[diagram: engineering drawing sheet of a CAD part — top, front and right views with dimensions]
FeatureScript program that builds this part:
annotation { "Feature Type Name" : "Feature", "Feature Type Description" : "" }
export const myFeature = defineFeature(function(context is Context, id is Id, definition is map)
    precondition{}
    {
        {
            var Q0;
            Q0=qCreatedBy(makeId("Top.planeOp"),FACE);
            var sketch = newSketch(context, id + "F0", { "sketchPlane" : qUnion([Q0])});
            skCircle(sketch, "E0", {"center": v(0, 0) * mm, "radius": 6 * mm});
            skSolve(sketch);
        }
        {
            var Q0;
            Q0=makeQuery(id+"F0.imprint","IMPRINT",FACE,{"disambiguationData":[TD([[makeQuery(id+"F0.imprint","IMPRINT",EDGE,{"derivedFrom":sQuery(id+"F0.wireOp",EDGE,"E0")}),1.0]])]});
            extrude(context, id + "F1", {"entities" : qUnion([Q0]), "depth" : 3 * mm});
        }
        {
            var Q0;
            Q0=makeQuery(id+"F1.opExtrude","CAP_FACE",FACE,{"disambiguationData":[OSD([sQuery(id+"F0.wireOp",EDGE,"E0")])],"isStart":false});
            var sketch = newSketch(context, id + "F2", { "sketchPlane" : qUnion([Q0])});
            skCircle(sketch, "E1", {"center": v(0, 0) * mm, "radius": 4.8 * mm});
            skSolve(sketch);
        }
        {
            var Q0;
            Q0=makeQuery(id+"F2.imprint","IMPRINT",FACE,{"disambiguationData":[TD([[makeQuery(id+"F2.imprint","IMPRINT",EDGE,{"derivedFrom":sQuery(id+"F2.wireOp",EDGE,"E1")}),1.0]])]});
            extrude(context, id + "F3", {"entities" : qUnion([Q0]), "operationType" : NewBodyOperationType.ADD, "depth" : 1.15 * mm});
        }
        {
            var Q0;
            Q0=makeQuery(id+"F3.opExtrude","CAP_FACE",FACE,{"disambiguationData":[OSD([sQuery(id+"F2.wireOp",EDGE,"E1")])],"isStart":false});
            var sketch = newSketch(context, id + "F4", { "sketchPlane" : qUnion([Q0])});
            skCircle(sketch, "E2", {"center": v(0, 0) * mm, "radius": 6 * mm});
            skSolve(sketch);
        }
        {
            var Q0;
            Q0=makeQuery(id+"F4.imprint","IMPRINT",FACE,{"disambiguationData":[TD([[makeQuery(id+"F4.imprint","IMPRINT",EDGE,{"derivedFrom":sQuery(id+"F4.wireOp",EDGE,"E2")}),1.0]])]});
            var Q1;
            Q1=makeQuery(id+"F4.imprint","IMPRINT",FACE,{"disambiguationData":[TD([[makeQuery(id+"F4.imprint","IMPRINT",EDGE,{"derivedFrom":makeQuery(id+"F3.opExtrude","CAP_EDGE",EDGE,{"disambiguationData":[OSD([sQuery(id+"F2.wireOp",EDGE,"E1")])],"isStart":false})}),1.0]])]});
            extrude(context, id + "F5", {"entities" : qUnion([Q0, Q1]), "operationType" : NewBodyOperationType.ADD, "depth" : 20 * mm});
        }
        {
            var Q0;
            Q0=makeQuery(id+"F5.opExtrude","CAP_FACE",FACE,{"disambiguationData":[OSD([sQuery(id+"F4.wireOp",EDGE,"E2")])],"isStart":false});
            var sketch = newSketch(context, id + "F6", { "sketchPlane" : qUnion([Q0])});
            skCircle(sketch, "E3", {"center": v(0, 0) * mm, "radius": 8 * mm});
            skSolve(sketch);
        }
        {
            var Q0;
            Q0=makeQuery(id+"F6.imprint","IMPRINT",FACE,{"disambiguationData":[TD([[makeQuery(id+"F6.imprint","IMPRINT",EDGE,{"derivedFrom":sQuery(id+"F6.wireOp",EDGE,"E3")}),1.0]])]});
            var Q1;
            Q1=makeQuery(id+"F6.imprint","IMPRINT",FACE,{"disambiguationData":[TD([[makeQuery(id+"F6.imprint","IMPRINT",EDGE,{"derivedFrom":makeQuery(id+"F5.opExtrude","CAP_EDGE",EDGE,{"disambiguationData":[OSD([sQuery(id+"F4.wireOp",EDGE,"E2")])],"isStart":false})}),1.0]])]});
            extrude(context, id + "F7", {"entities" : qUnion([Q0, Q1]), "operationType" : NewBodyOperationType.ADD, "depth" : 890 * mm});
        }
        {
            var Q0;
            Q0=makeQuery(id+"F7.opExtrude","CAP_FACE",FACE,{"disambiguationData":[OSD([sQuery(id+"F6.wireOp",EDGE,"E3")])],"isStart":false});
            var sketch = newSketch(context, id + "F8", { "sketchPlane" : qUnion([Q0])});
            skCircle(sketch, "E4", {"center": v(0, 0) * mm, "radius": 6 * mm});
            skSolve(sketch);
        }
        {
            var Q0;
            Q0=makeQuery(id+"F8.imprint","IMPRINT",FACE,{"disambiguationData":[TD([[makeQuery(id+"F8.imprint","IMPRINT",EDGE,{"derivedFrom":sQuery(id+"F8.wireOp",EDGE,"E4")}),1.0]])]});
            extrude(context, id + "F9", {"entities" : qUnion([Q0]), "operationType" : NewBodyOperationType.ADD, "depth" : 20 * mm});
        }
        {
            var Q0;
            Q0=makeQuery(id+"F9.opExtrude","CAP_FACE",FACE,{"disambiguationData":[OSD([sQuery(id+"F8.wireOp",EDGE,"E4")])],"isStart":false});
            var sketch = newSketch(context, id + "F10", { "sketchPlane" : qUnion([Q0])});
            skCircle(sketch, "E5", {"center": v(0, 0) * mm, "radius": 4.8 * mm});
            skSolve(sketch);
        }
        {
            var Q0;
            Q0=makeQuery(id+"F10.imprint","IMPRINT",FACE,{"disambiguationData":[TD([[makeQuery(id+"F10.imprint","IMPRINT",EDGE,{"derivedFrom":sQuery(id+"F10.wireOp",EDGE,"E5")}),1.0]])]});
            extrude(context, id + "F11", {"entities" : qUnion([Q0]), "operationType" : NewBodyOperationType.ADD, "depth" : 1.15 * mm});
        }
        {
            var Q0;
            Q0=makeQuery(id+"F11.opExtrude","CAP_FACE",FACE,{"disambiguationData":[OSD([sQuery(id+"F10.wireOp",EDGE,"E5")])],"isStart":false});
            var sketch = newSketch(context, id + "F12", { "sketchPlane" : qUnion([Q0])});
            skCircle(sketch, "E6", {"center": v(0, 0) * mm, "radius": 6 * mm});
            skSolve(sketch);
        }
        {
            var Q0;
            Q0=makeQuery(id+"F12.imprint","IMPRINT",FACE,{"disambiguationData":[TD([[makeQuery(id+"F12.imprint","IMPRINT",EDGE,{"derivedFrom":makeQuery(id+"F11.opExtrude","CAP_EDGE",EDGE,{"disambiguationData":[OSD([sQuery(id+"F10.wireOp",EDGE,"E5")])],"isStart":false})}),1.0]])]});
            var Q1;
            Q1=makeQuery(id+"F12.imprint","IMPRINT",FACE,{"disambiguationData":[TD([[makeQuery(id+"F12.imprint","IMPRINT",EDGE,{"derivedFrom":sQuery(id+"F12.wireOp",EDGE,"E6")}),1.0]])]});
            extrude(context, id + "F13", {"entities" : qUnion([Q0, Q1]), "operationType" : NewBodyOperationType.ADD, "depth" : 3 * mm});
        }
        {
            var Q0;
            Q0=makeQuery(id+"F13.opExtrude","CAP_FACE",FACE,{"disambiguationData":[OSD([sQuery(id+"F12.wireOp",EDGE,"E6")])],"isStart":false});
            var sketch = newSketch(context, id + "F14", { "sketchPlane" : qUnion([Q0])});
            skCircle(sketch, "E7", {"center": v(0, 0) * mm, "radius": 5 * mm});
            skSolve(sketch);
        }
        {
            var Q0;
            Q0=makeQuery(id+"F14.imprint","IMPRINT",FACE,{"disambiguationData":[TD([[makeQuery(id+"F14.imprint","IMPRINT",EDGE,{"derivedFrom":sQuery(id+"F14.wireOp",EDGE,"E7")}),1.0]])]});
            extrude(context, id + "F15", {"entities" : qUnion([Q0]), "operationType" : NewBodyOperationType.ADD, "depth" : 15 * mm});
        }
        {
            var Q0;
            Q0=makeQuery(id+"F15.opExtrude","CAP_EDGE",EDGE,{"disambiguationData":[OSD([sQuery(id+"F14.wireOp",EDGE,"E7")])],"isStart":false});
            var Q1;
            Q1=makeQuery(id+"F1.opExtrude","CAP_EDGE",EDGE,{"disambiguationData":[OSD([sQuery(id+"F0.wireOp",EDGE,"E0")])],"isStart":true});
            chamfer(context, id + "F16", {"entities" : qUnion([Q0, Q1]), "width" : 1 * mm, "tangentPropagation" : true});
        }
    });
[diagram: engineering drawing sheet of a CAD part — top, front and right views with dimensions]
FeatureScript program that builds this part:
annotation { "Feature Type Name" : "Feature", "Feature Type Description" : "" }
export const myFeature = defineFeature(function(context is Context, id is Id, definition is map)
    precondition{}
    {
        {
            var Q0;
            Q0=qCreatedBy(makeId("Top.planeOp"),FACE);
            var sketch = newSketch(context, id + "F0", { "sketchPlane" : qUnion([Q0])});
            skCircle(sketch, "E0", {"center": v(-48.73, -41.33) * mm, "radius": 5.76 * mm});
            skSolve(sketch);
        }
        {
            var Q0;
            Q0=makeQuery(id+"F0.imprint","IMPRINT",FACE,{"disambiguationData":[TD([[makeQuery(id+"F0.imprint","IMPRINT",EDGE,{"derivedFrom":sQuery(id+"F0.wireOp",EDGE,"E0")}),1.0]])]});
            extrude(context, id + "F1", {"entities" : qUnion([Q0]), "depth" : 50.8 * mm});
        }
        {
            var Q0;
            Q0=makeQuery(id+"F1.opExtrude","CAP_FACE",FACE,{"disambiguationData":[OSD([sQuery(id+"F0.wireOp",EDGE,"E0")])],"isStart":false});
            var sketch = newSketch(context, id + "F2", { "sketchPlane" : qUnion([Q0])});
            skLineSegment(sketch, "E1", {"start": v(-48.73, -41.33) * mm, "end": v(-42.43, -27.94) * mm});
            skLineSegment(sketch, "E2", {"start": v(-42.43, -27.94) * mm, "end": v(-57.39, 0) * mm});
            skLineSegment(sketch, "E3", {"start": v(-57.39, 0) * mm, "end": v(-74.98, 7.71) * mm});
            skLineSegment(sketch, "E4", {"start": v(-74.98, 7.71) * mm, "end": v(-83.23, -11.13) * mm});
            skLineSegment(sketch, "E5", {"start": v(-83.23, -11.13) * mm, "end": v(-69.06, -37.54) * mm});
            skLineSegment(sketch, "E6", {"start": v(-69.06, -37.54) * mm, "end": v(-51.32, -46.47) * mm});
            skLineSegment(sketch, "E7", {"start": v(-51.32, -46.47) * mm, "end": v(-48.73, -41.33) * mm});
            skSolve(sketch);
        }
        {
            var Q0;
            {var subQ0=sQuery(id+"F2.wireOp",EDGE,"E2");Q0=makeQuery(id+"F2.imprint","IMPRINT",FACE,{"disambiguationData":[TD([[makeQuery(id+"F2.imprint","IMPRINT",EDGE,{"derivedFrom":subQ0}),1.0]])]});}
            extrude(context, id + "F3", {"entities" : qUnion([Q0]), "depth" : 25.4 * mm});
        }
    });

• What this task involves
Gather every line in the rows above that contains the string "true". Case counts.

• Task response
            Q1=makeQuery(id+"F1.opExtrude","CAP_EDGE",EDGE,{"disambiguationData":[OSD([sQuery(id+"F0.wireOp",EDGE,"E0")])],"isStart":true});
            chamfer(context, id + "F16", {"entities" : qUnion([Q0, Q1]), "width" : 1 * mm, "tangentPropagation" : true});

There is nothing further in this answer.